(Beginning of Task input)

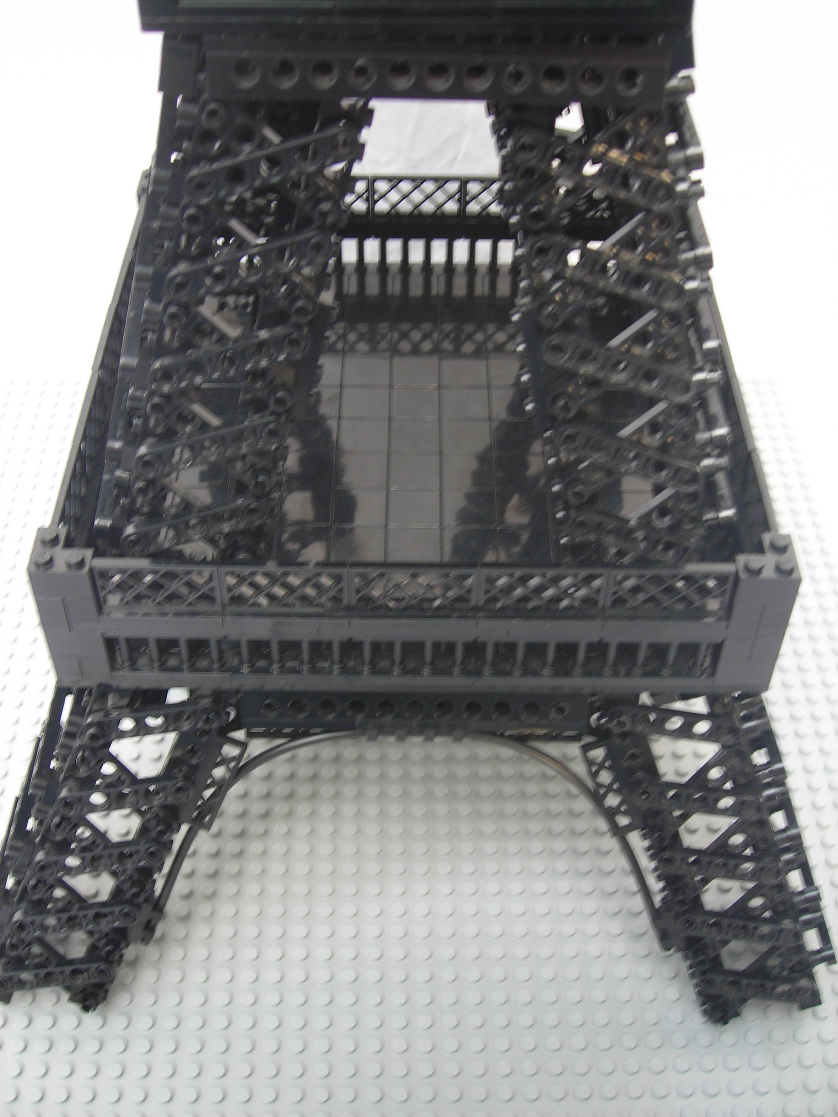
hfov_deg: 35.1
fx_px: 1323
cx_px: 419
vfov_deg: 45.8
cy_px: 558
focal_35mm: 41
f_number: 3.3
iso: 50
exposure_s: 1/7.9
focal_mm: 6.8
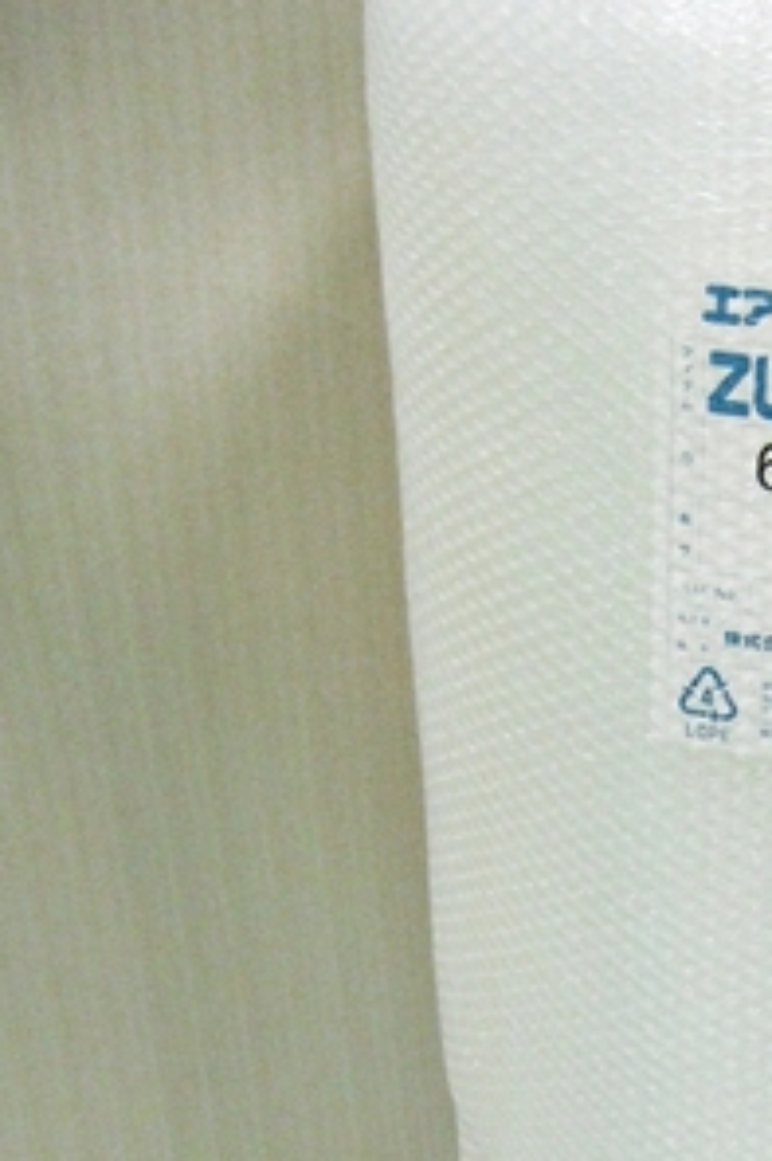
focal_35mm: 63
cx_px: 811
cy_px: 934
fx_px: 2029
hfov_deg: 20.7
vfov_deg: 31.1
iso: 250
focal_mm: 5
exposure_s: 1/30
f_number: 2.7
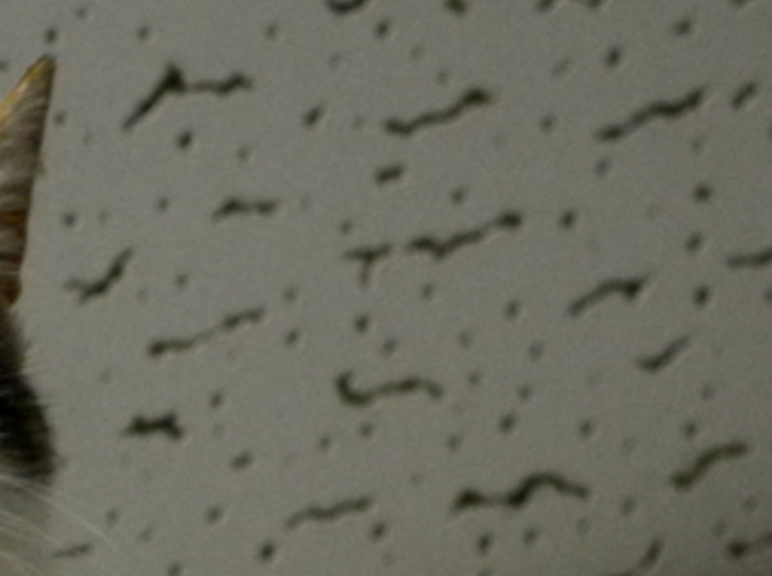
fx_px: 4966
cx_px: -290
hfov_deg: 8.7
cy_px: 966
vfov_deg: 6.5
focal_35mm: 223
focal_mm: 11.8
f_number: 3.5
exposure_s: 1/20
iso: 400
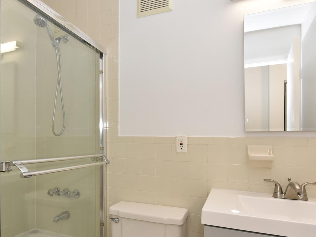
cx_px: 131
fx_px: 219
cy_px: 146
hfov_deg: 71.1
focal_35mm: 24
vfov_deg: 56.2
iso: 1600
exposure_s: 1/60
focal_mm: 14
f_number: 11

(End of Task input)

— Problem description —
Give the records back verbatim, pictures excluded.

— Answer —
hfov_deg: 35.1
fx_px: 1323
cx_px: 419
vfov_deg: 45.8
cy_px: 558
focal_35mm: 41
f_number: 3.3
iso: 50
exposure_s: 1/7.9
focal_mm: 6.8
focal_35mm: 63
cx_px: 811
cy_px: 934
fx_px: 2029
hfov_deg: 20.7
vfov_deg: 31.1
iso: 250
focal_mm: 5
exposure_s: 1/30
f_number: 2.7
fx_px: 4966
cx_px: -290
hfov_deg: 8.7
cy_px: 966
vfov_deg: 6.5
focal_35mm: 223
focal_mm: 11.8
f_number: 3.5
exposure_s: 1/20
iso: 400
cx_px: 131
fx_px: 219
cy_px: 146
hfov_deg: 71.1
focal_35mm: 24
vfov_deg: 56.2
iso: 1600
exposure_s: 1/60
focal_mm: 14
f_number: 11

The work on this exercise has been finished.